**Tarea escrita:** Por favor, prolonga el texto sobre la izquierda en América Latina a partir de su última frase.

**Sección de texto:**
◇ ◇ ◇ ◇ ◇ ◇ ◇

La
izquierda necesita hacerse un replanteamiento en tanto expresión de un
pensamiento alternativo al capitalismo, a la lógica del libre mercado, a la
sociedad de clases -crítica que no significa el desechar los ideales de cambio
luego del derrumbe del socialismo europeo sino su profundización a partir de
las lecciones aprendidas-.
Marcelo Colussi / Especial para Con Nuestra
América
Desde
Ciudad de Guatemala
La región
latinoamericana tiene características bastante peculiares en tanto bloque. Si
bien hay diferencias, marcadas incluso, entre algunas zonas -el Cono Sur con
Argentina, Chile y Uruguay es muy distinto a Centroamérica, por ejemplo; o sus
países más industrializados, Brasil y México, difieren grandemente de las islas
caribeñas-, en su composición hay más elementos estructurales en común que
dispares.
Los rasgos
comunes que unifican a toda la región son, al menos, dos: a) todos los países
que la componen nacieron como Estado-nación modernos luego de tres siglos de
dominación colonial europea; y b) todos se construyeron intengrando a los
pueblos originarios en forma forzosa a esos nuevos Estados por parte de las
elites criollas. Estas características marcan a fuego la historia y la dinámica
actual del área.
En un
sentido, toda la historia de Latinoamérica en sus ya más de cinco siglos como
unidad político-social y cultural, es una historia de violencia, de profundas
injusticias, de reacción y luchas populares. De las rebeliones indígenas a la
actual propuesta del ALBA (Alianza Bolivariana para los Pueblos de Nuestra
América) como proyecto de integración no salvajemente capitalista, las fuerzas
progresistas han jugado siempre un importante papel.
Las izquierdas políticas
en sentido moderno (con un talante socialista podríamos decir, marxistas
incluso) han estado siempre presentes en los movimientos del pasado siglo. De
hecho, con diferencias en sus planteamientos pero con un mismo norte, en casi
todas las sociedades latinoamericanas se dieron procesos populares de
construcción de alternativas socialistas, o nacionalistas antiimperialistas, en
búsqueda de mayores niveles de justicia. En algunas llegando a ocupar aparatos
de Estado, con experiencias disímiles, pero siempre con un talante popular:
Chile con el procso de Salvador Allende a la cabeza, Cuba y Nicaragua con sus
revoluciones vía armada, Bolivia con un proceso particular de nacionalización y
reforma agraria; Guatemala con una perspectiva similar de corte
antiimperialista; Venezuela, Bolivia o Ecuador en la actualidad, con proyectos
nacionales con matices de izquierda; en otras experiencias, peleando desde el
llano: movimientos sindicales, reivindicaciones campesinas, insurgencias
armadas.

◇ ◇ ◇ ◇ ◇ ◇ ◇

**Entradas listadas:**
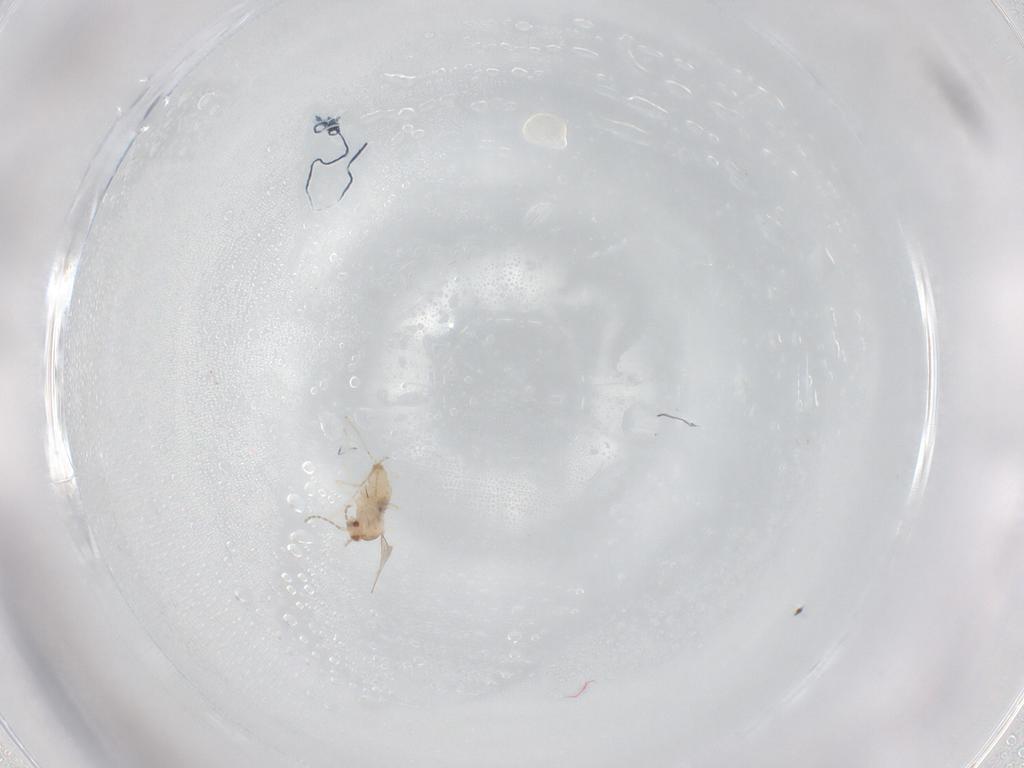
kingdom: Animalia
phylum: Arthropoda
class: Insecta
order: Diptera
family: Cecidomyiidae
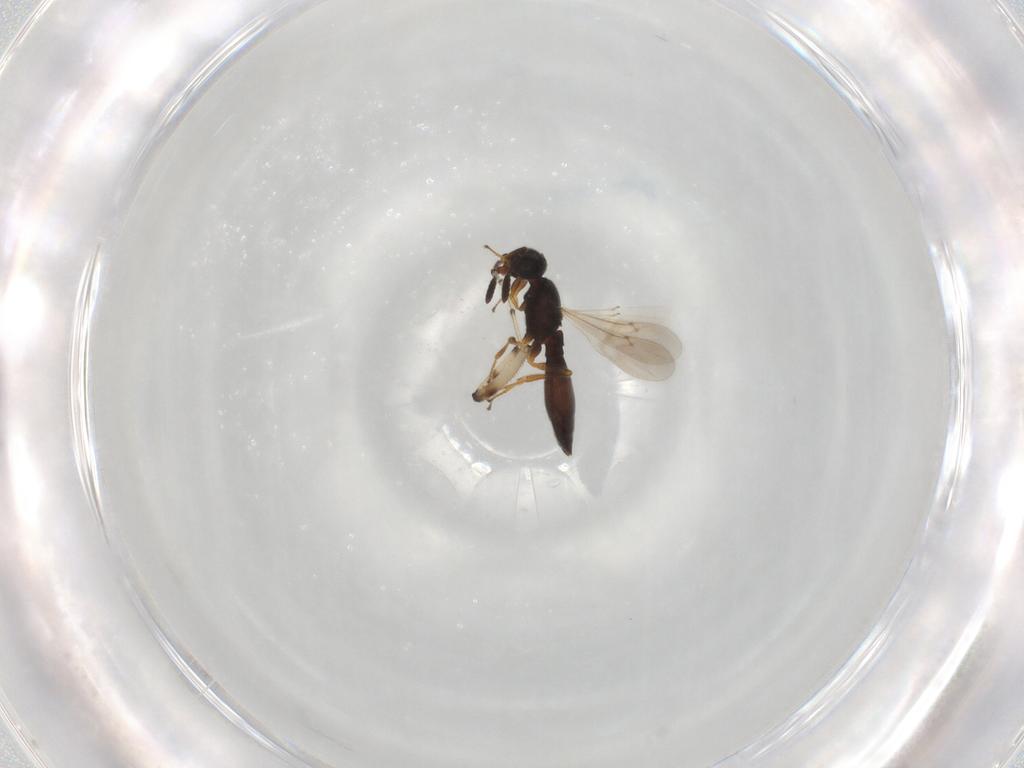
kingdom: Animalia
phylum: Arthropoda
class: Insecta
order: Hymenoptera
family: Scelionidae
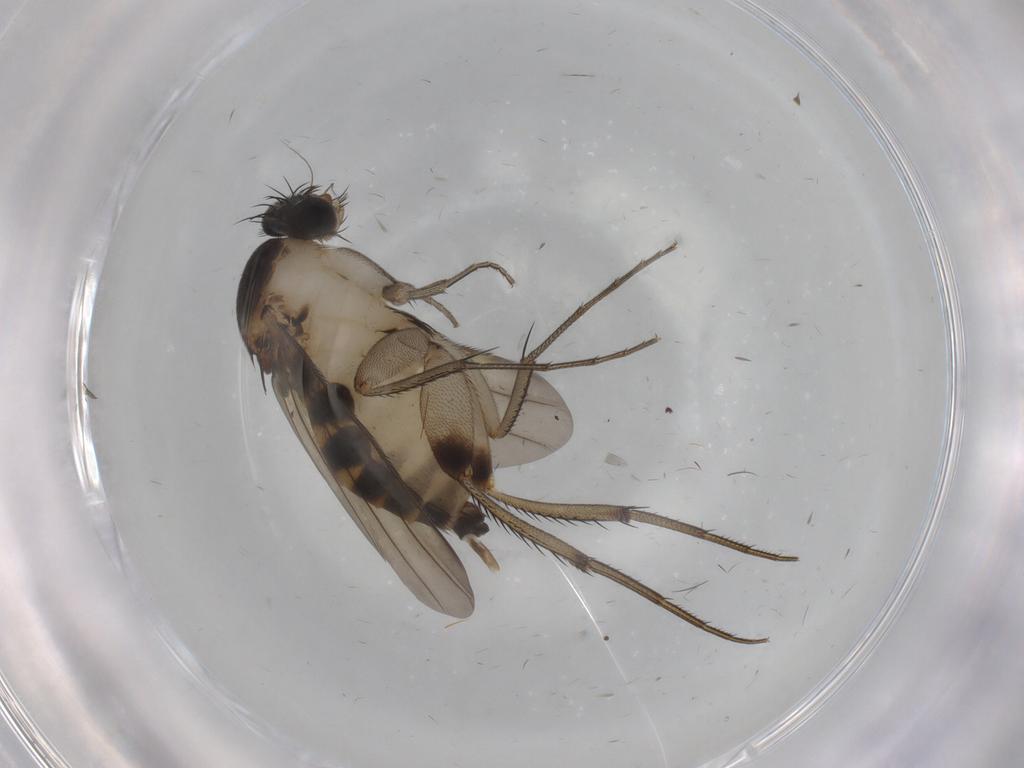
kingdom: Animalia
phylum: Arthropoda
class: Insecta
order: Diptera
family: Phoridae
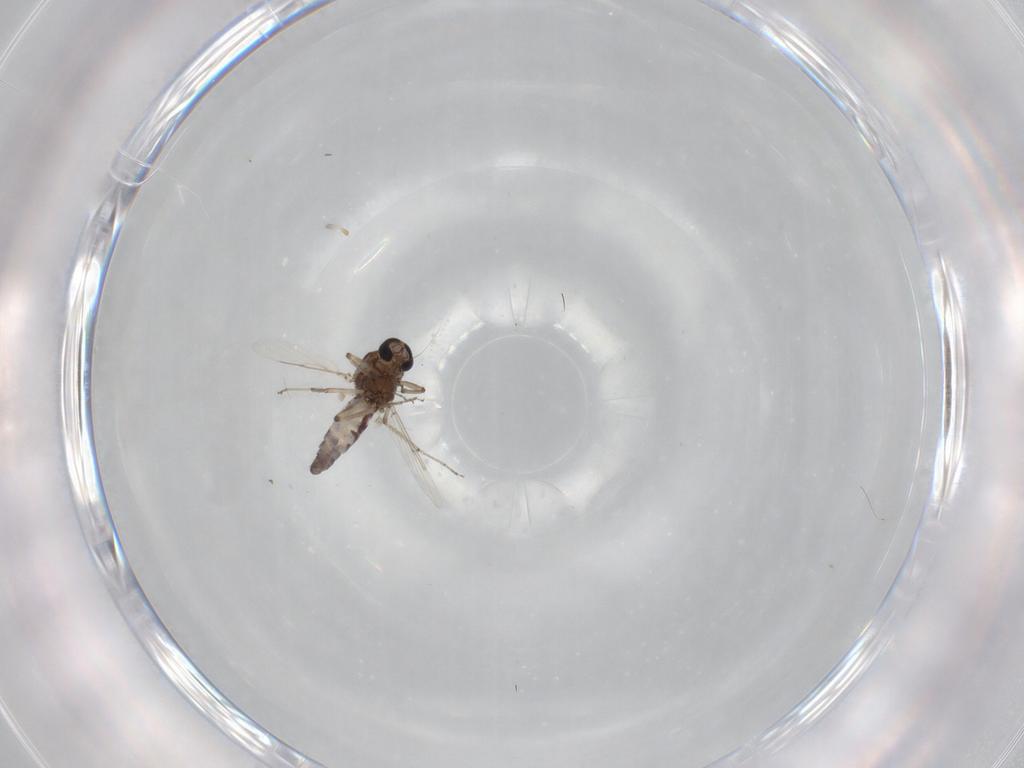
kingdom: Animalia
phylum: Arthropoda
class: Insecta
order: Diptera
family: Ceratopogonidae
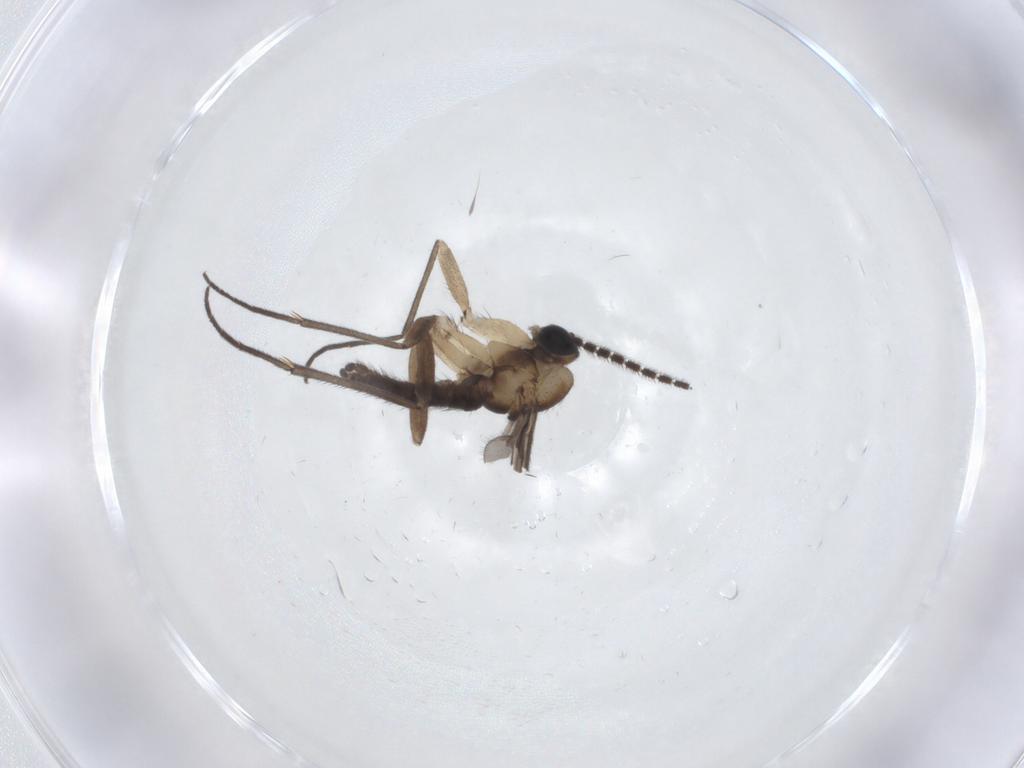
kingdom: Animalia
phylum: Arthropoda
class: Insecta
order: Diptera
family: Sciaridae
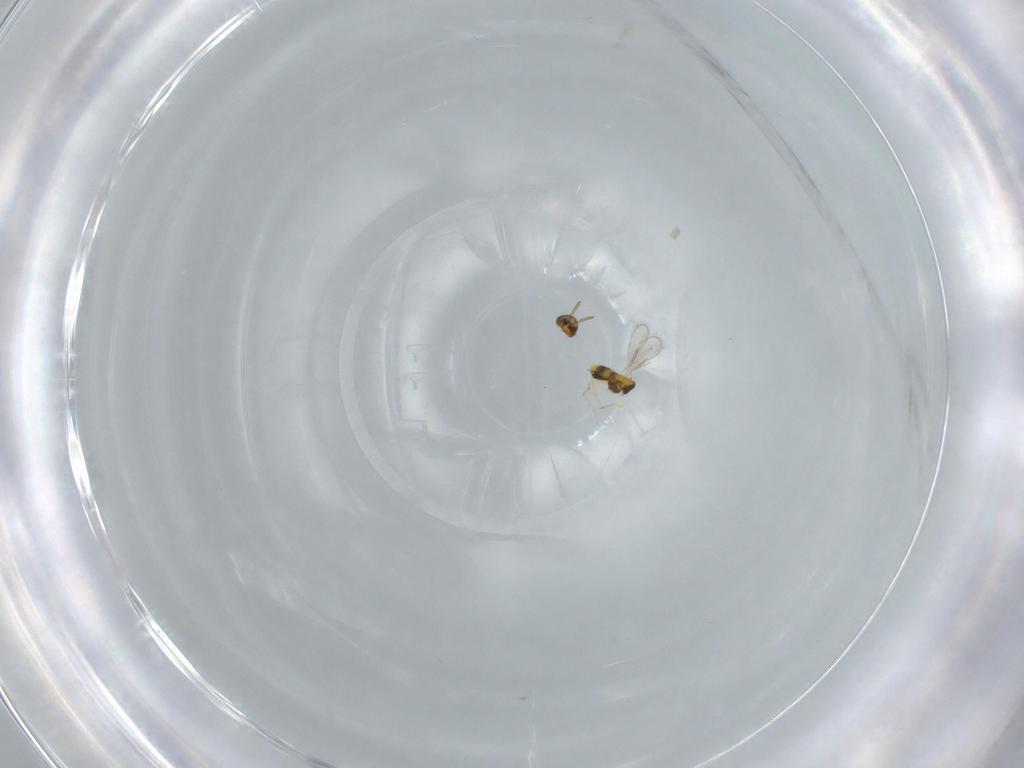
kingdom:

◇ ◇ ◇ ◇ ◇ ◇ ◇

**Resultado del ejercicio:**
Sin ánimo
de hacer un balance de esta historia, lo que vemos entrado ya el siglo XXI es
que la izquierda no está en franco ascenso, pero tampoco ha muerto como el
omnímodo discurso neoliberal actual pretende presentar. Es más: luego de la
furiosa y sangrienta represión de los proyectos progresistas de las décadas de
los 70/80 y de la instauración de antipopulares políticas privatistas en los 90
del siglo pasado, después del derrumbe del campo socialista y un período donde
las luchas por mayores cuotas de justicia parecían totalmente dormidas, en
estos últimos años asistimos a un renacer de la reacción popular.
¿Estamos
entonces realmente ante un resurgir de las izquierdas, de nuevos, viables y
robustos proyectos de cambio social?
Hoy día
suele hacerse la diferencia entre izquierdas políticas e izquierdas sociales.
Hay, sin dudas, un cierto retraso de las primeras en relación a las segundas.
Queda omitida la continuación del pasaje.